- Logo of the 2017 Maltese presidency 1 January – 30 June 2017
- Council of the European Union
- Website: https://eu2017.mt

Presidency trio
- Netherlands; Slovakia; Malta; ← SlovakiaEstonia →

= 2017 Maltese Presidency of the Council of the European Union =

From January to June, third of a trio

Malta held the presidency of the Council of the European Union during the first half of 2017. The presidency was the last of three presidencies making up a presidency trio, which began with the presidency of the Netherlands, followed by that of Slovakia. It was the first time Malta had held the presidency.

== Overview ==

The Maltese presidency began with a commitment to focus on six key areas of interest: (1) expanding the European single market, (2) fostering growth in the maritime sector, (3) helping neighbouring countries with their development, (4) implementing rules regarding asylum and immigration, (5) improving interstate cooperation regarding criminal justice and external borders, and (6) reducing social discrimination. The presidency was also tasked with dealing with the United Kingdom's exit from the European Union (Brexit), after the formal notification of the intent to withdraw was received in March.

After the family of Maltese prime minister Joseph Muscat faced a number of allegations in the wake of the Panama Papers scandal, Muscat opted to call a snap election a year before his term was scheduled to end. Although Muscat won the election, which was held in June, the decision to call an early election was not looked upon favourably by leaders in the European Union.

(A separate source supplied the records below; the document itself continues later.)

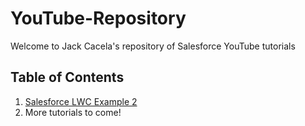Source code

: # YouTube-Repository
Welcome to Jack Cacela's repository of Salesforce YouTube tutorials

## Table of Contents
1. [Salesforce LWC Example 2](./SalesForce%20LWC%20Example%202.md)
2. More tutorials to come!
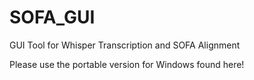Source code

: # SOFA_GUI
GUI Tool for Whisper Transcription and SOFA Alignment

Please use the portable version for Windows found here!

At the end of the term, Politico Europe remarked that the Maltese presidency "turned out to be rather good". The review gave the Maltese presidency full marks on the topic of Brexit, where the presidency kept the 27 countries negotiating against the United Kingdom unified, and on the topic of fisheries, where an agreement was made over a matter that had been open for more than a decade.

During a plenary session of the European Parliament in July, only a few dozen members showed up to review the Maltese presidency, leading European Commission president Jean-Claude Juncker to call the legislative body "ridiculous" for not giving the presidency of Malta, the smallest member state of the union, the same respect it would for those of larger countries.